Dataset excerpts:
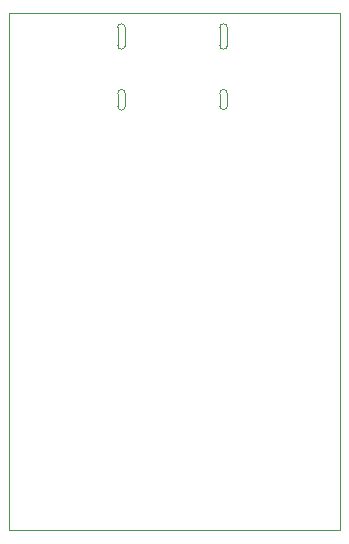
<source format=gbr>
%TF.GenerationSoftware,KiCad,Pcbnew,(6.0.7)*%
%TF.CreationDate,2022-09-02T00:32:44-07:00*%
%TF.ProjectId,HARDWARE_USBC_ISP_Programmer,48415244-5741-4524-955f-555342435f49,rev?*%
%TF.SameCoordinates,Original*%
%TF.FileFunction,Profile,NP*%
%FSLAX46Y46*%
G04 Gerber Fmt 4.6, Leading zero omitted, Abs format (unit mm)*
G04 Created by KiCad (PCBNEW (6.0.7)) date 2022-09-02 00:32:44*
%MOMM*%
%LPD*%
G01*
G04 APERTURE LIST*
%TA.AperFunction,Profile*%
%ADD10C,0.100000*%
%TD*%
%TA.AperFunction,Profile*%
%ADD11C,0.010000*%
%TD*%
G04 APERTURE END LIST*
D10*
X86575000Y-128525000D02*
X58550000Y-128525000D01*
X86575000Y-84750000D02*
X86575000Y-128525000D01*
X58575000Y-84750000D02*
X86575000Y-84750000D01*
X58550000Y-128525000D02*
X58575000Y-84750000D01*
D11*
%TO.C,J1*%
X76395000Y-87475000D02*
X76395000Y-85925000D01*
X68405000Y-85925000D02*
X68405000Y-87475000D01*
X76395000Y-92585000D02*
X76395000Y-91535000D01*
X67755000Y-92585000D02*
X67755000Y-91535000D01*
X77045000Y-85925000D02*
X77045000Y-87475000D01*
X68405000Y-91535000D02*
X68405000Y-92585000D01*
X67755000Y-87475000D02*
X67755000Y-85925000D01*
X77045000Y-91535000D02*
X77045000Y-92585000D01*
X77045000Y-85925000D02*
G75*
G03*
X76720000Y-85625000I-312500J-12500D01*
G01*
X68080000Y-87775000D02*
G75*
G03*
X68405000Y-87475000I12500J312500D01*
G01*
X76720000Y-92885000D02*
G75*
G03*
X77045000Y-92585000I12500J312500D01*
G01*
X67755000Y-87475000D02*
G75*
G03*
X68080000Y-87775000I312500J12500D01*
G01*
X68080000Y-85625000D02*
G75*
G03*
X67755000Y-85925000I-12500J-312500D01*
G01*
X68080000Y-91185000D02*
G75*
G03*
X67755000Y-91535000I12500J-337500D01*
G01*
X77045000Y-91535000D02*
G75*
G03*
X76720000Y-91185000I-337500J12500D01*
G01*
X76720000Y-91185000D02*
G75*
G03*
X76395000Y-91535000I12500J-337500D01*
G01*
X76720000Y-87775000D02*
G75*
G03*
X77045000Y-87475000I12500J312500D01*
G01*
X68080000Y-92935000D02*
G75*
G03*
X68405000Y-92585000I-12500J337500D01*
G01*
X76720000Y-85625000D02*
G75*
G03*
X76395000Y-85925000I-12500J-312500D01*
G01*
X68405000Y-91535000D02*
G75*
G03*
X68080000Y-91185000I-337500J12500D01*
G01*
X67755000Y-92585000D02*
G75*
G03*
X68080000Y-92935000I337500J-12500D01*
G01*
X76395000Y-87475000D02*
G75*
G03*
X76720000Y-87775000I312500J12500D01*
G01*
X76395000Y-92585000D02*
G75*
G03*
X76720000Y-92885000I312500J12500D01*
G01*
X68405000Y-85925000D02*
G75*
G03*
X68080000Y-85625000I-312500J-12500D01*
G01*
%TD*%
M02*

</source>
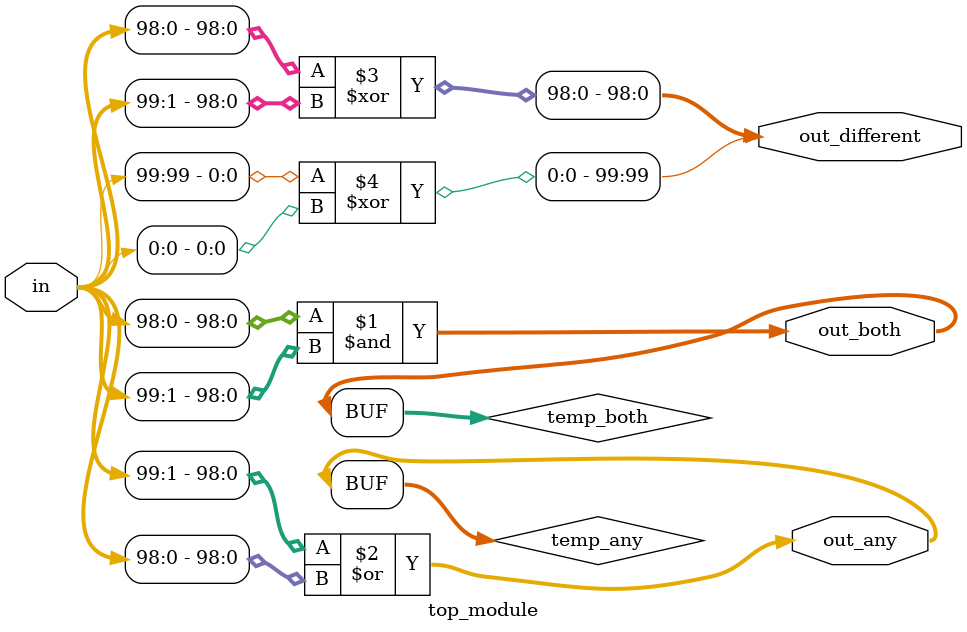
<source format=sv>
module top_module (
	input [99:0] in,
	output [98:0] out_both,
	output [99:1] out_any,
	output [99:0] out_different
);

	// Define intermediate wires
	wire [98:0] temp_both;
	wire [99:1] temp_any;
	
	// Check if both bits are '1'
	assign temp_both = in[98:0] & in[99:1];
	
	// Check if any bit is '1'
	assign temp_any = in[99:1] | in[98:0];
	
	// Check if bits are different
	assign out_different[98:0] = in[98:0] ^ {in[99], in[98:1]};
	assign out_different[99] = in[99] ^ in[0];
	
	// Assign outputs
	assign out_both = temp_both;
	assign out_any = temp_any;
	
endmodule

</source>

Exercise
In the entries above, which lines hold the word "source"? Copy them out.

Reply
<source format=gbr>
</source>
<source format=sv>
</source>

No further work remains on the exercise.